- **Extracted records**
.....

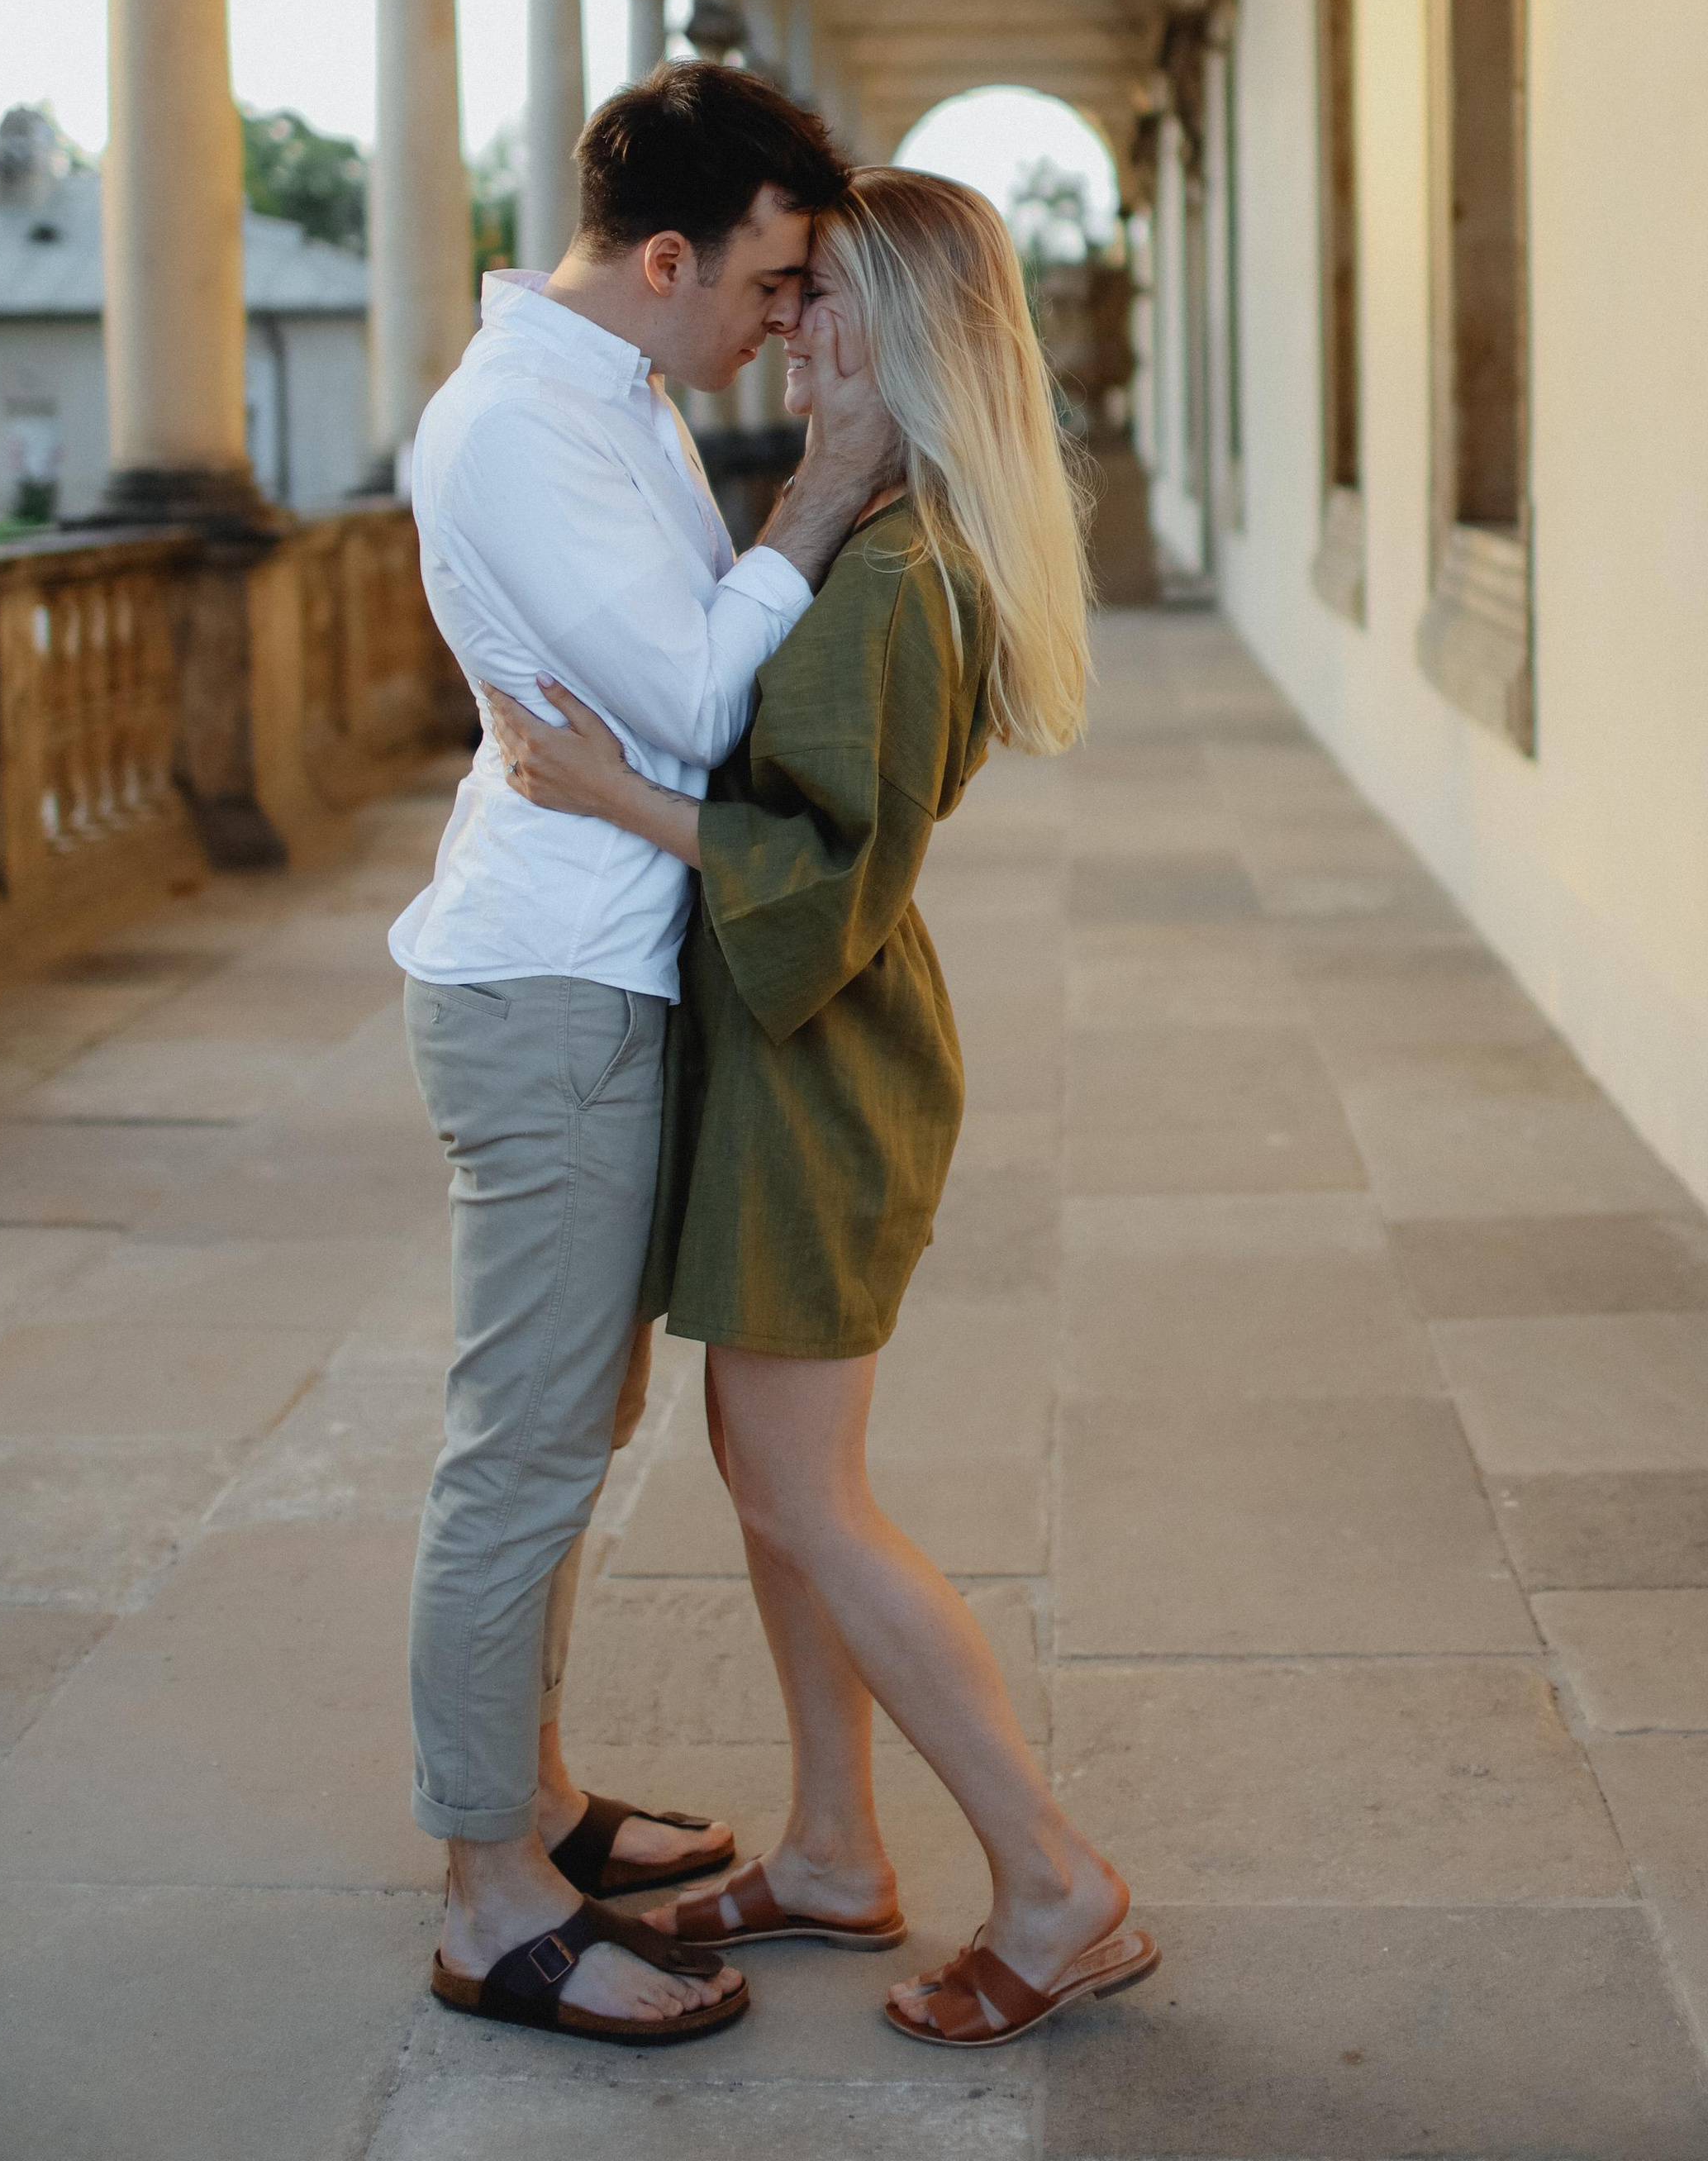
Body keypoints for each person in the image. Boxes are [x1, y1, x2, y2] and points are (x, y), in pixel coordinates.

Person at [486, 166, 1158, 2052]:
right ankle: (841, 1850)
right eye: (786, 298)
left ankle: (1050, 1879)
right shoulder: (878, 528)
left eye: (824, 302)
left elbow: (823, 874)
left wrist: (602, 788)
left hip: (823, 1065)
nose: (787, 325)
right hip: (809, 1062)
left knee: (802, 1489)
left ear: (910, 337)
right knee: (771, 1484)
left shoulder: (897, 574)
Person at [392, 64, 902, 2047]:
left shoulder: (611, 401)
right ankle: (484, 1896)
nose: (784, 321)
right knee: (518, 1457)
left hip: (608, 966)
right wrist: (828, 481)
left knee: (568, 1434)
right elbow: (691, 698)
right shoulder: (521, 424)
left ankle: (527, 1807)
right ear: (669, 257)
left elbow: (664, 695)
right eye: (770, 282)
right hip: (551, 989)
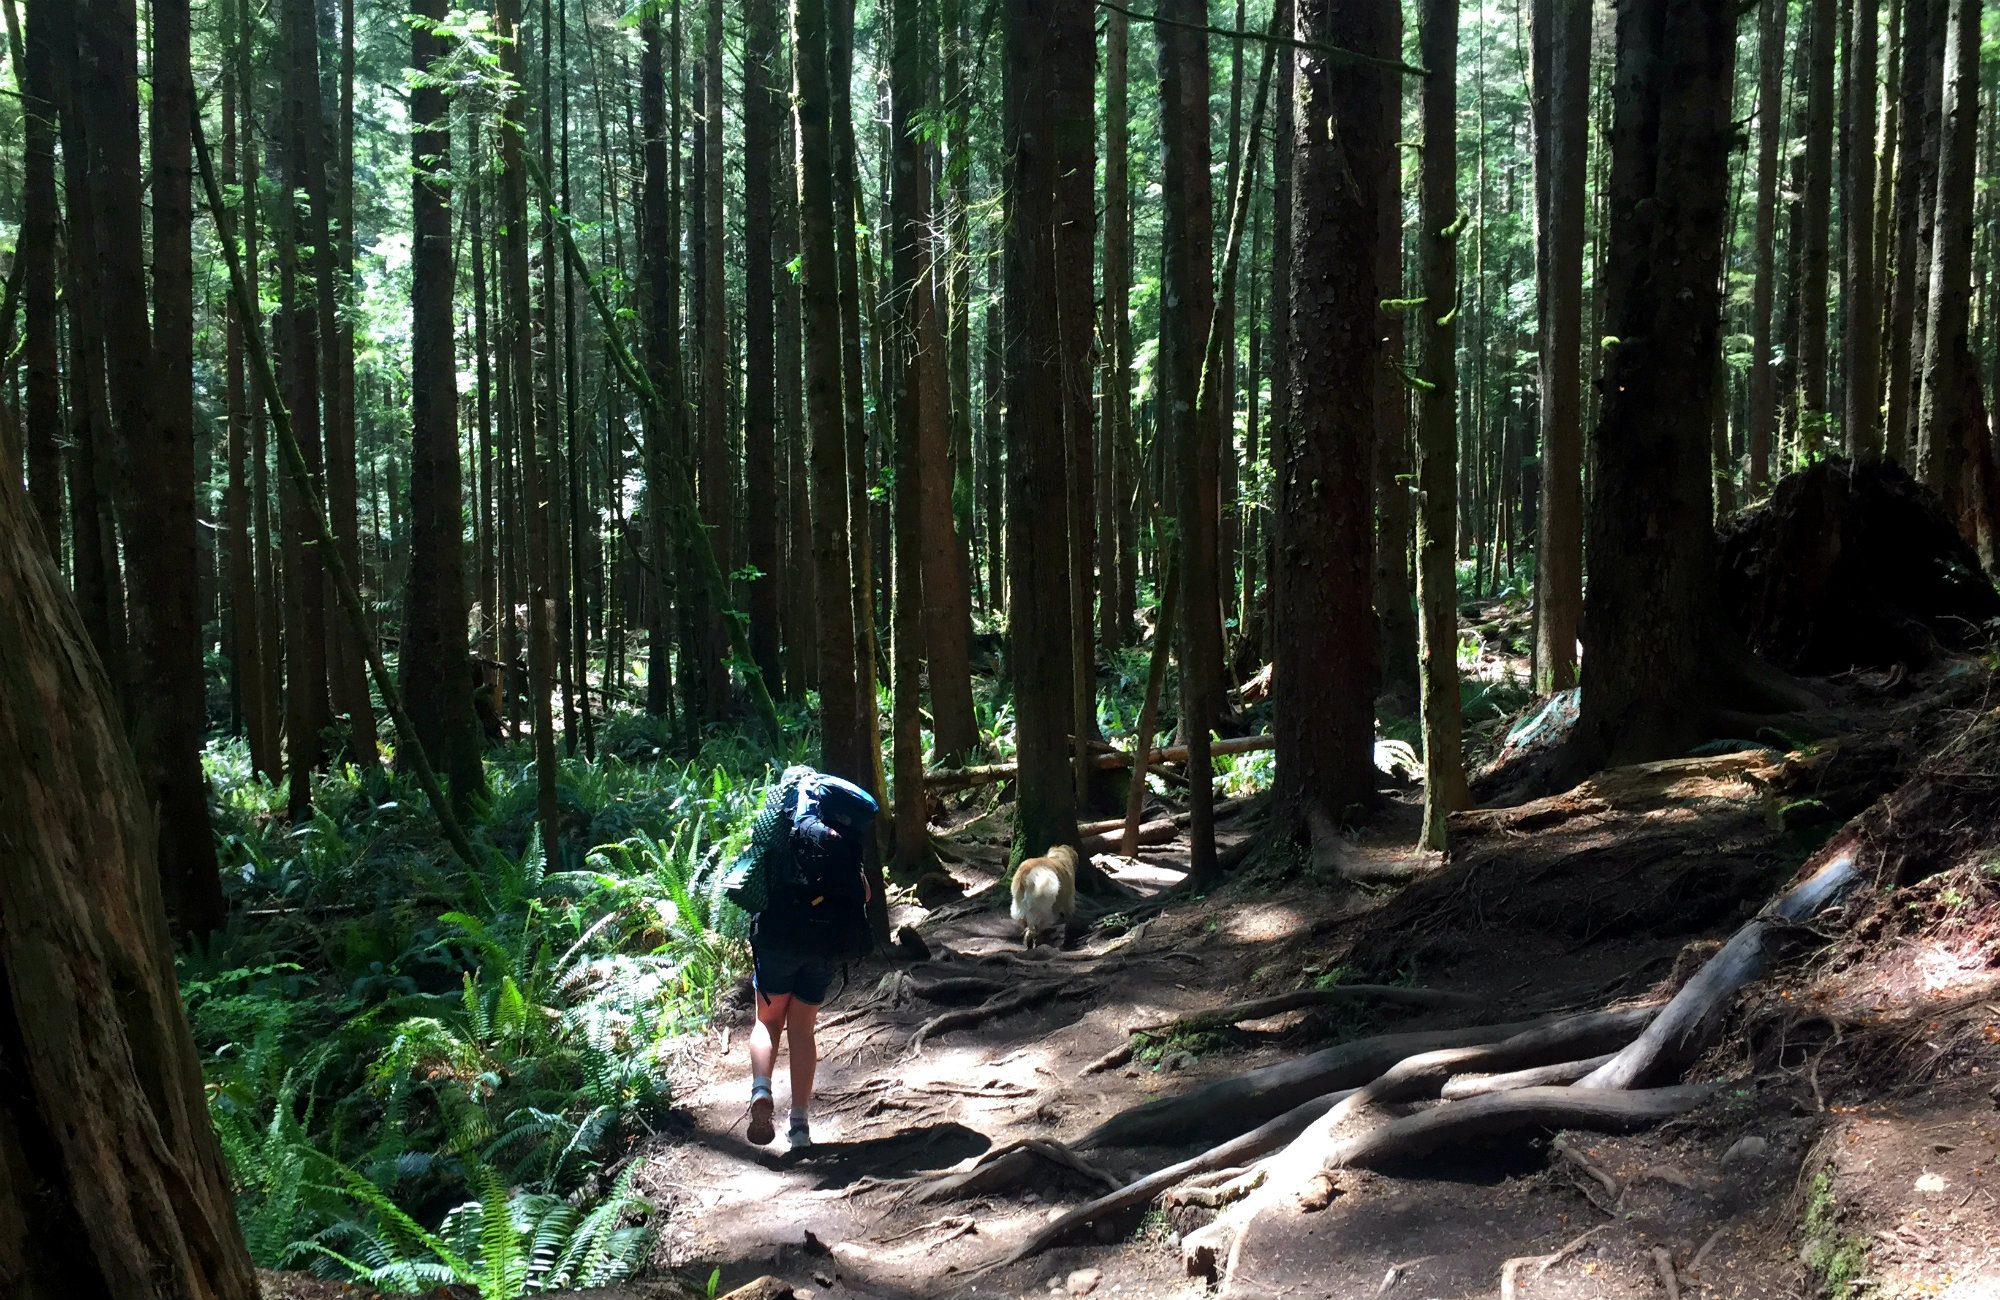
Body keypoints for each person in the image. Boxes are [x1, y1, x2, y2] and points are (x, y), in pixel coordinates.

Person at [745, 769, 877, 1148]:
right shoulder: (837, 833)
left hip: (776, 940)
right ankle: (799, 1125)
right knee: (802, 1030)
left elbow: (748, 884)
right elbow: (863, 895)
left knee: (767, 1022)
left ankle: (760, 1091)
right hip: (822, 943)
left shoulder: (776, 830)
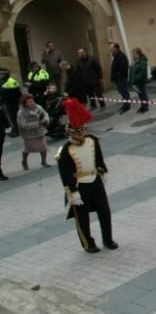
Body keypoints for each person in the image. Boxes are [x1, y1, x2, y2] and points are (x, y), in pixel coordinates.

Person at [56, 99, 117, 253]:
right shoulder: (65, 150)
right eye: (76, 131)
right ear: (69, 131)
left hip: (95, 181)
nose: (80, 133)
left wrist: (103, 172)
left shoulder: (93, 140)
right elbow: (65, 174)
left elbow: (99, 159)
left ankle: (108, 239)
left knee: (105, 211)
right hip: (79, 185)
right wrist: (72, 192)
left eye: (81, 130)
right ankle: (88, 243)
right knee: (82, 218)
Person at [17, 93, 50, 170]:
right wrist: (36, 123)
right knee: (28, 148)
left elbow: (45, 114)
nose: (31, 103)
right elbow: (22, 124)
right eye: (29, 101)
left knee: (43, 147)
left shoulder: (38, 107)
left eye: (32, 101)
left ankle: (44, 162)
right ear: (24, 103)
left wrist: (45, 120)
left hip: (40, 130)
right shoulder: (21, 112)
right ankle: (24, 161)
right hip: (29, 133)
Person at [0, 66, 22, 137]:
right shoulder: (2, 81)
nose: (1, 75)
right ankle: (14, 129)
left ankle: (16, 131)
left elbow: (17, 93)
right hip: (5, 102)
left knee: (14, 117)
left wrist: (6, 97)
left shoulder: (11, 81)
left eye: (2, 74)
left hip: (12, 103)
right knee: (9, 117)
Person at [109, 43, 130, 113]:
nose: (111, 50)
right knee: (121, 92)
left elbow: (123, 68)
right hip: (118, 79)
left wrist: (117, 76)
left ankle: (127, 105)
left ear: (116, 48)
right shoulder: (116, 56)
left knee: (124, 92)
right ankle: (125, 104)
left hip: (121, 78)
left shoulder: (121, 56)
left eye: (112, 48)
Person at [129, 47, 150, 114]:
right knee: (140, 94)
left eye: (135, 54)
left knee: (143, 93)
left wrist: (135, 81)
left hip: (140, 81)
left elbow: (142, 73)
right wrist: (131, 81)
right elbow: (132, 71)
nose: (133, 55)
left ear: (139, 54)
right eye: (133, 54)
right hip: (135, 82)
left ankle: (145, 106)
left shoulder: (142, 62)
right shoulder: (134, 61)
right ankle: (142, 105)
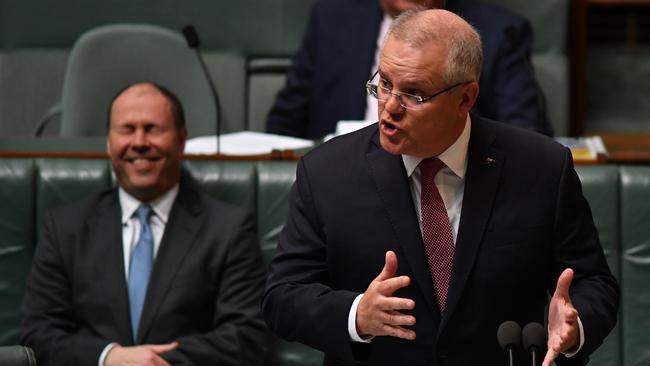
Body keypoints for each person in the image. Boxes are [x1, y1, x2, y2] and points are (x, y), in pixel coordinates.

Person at [262, 9, 618, 366]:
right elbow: (282, 297)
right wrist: (356, 316)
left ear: (465, 98)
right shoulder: (327, 172)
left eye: (414, 94)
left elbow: (594, 284)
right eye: (384, 84)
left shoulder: (541, 168)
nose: (388, 108)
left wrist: (576, 327)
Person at [21, 82, 268, 366]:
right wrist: (107, 358)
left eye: (153, 128)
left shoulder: (228, 229)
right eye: (126, 129)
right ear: (109, 142)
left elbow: (245, 338)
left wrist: (147, 363)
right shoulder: (66, 228)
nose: (139, 141)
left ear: (181, 138)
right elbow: (37, 335)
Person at [266, 0, 552, 139]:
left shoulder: (497, 32)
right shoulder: (332, 19)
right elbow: (284, 123)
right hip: (342, 184)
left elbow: (524, 134)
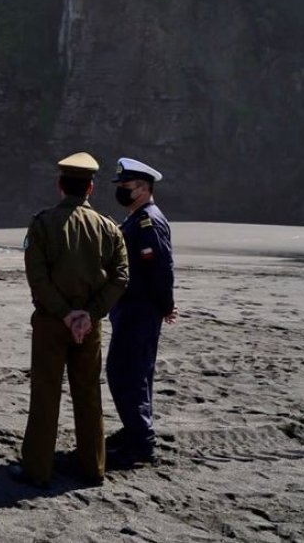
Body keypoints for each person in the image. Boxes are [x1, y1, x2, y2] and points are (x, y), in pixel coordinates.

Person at [11, 152, 128, 488]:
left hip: (51, 322)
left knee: (46, 394)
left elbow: (37, 277)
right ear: (90, 188)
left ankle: (37, 469)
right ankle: (94, 467)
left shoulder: (43, 224)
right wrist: (88, 314)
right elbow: (121, 277)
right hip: (88, 327)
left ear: (60, 185)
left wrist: (64, 313)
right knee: (89, 395)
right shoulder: (109, 228)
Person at [106, 157, 177, 466]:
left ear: (145, 188)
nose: (122, 190)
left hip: (140, 308)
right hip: (131, 307)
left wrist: (166, 305)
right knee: (133, 372)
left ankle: (141, 441)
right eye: (121, 186)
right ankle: (135, 430)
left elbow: (161, 267)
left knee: (126, 373)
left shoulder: (149, 221)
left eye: (127, 187)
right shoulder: (137, 218)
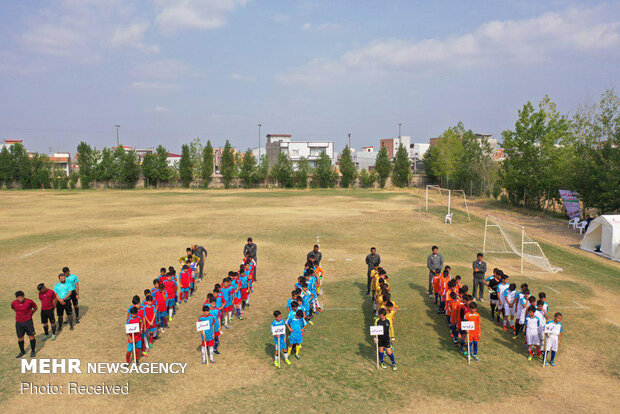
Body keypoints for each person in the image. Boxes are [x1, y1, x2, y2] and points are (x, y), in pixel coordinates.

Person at [12, 291, 38, 358]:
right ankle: (22, 352)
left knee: (31, 336)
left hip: (28, 322)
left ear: (24, 296)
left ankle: (33, 351)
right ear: (16, 298)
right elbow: (14, 309)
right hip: (19, 323)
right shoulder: (14, 303)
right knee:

.....

Taking the records above, print only and exactly the lines from the line with "left shoulder: (38, 107)" to the line with "left shoulder: (497, 32)", both kept, and exclude pictures.

- **ANSWER SECTION**
left shoulder: (38, 107)
left eye: (32, 101)
left ankle: (44, 162)
right ear: (24, 103)
left wrist: (45, 120)
left hip: (40, 130)
right shoulder: (21, 112)
right ankle: (24, 161)
right hip: (29, 133)
Person at [0, 66, 22, 137]:
right shoulder: (2, 81)
nose: (1, 75)
right ankle: (14, 129)
left ankle: (16, 131)
left elbow: (17, 93)
right hip: (5, 102)
left knee: (14, 117)
left wrist: (6, 97)
left shoulder: (11, 81)
left eye: (2, 74)
left hip: (12, 103)
right knee: (9, 117)
Person at [109, 43, 130, 113]:
nose: (111, 50)
right knee: (121, 92)
left elbow: (123, 68)
right hip: (118, 79)
left wrist: (117, 76)
left ankle: (127, 105)
left ear: (116, 48)
right shoulder: (116, 56)
left knee: (124, 92)
right ankle: (125, 104)
left hip: (121, 78)
left shoulder: (121, 56)
left eye: (112, 48)
Person at [129, 47, 150, 114]:
right knee: (140, 94)
left eye: (135, 54)
left knee: (143, 93)
left wrist: (135, 81)
left hip: (140, 81)
left elbow: (142, 73)
right wrist: (131, 81)
right elbow: (132, 71)
nose: (133, 55)
left ear: (139, 54)
right eye: (133, 54)
right hip: (135, 82)
left ankle: (145, 106)
left shoulder: (142, 62)
right shoulder: (134, 61)
right ankle: (142, 105)
Body keypoints for each person in the image. Boxes are [x1, y1, x2, y2] and points are (x, y), in pixel coordinates.

Person at [262, 9, 618, 366]:
right elbow: (282, 297)
right wrist: (356, 316)
left ear: (465, 98)
right shoulder: (327, 172)
left eye: (414, 94)
left elbow: (594, 284)
right eye: (384, 84)
left shoulder: (541, 168)
nose: (388, 108)
left wrist: (576, 327)
Person at [21, 82, 268, 366]:
right wrist: (107, 358)
left eye: (153, 128)
left shoulder: (228, 229)
right eye: (126, 129)
right ear: (109, 142)
left elbow: (245, 338)
left wrist: (147, 363)
right shoulder: (66, 228)
nose: (139, 141)
left ear: (181, 138)
right elbow: (37, 335)
Person at [266, 0, 552, 139]:
left shoulder: (497, 32)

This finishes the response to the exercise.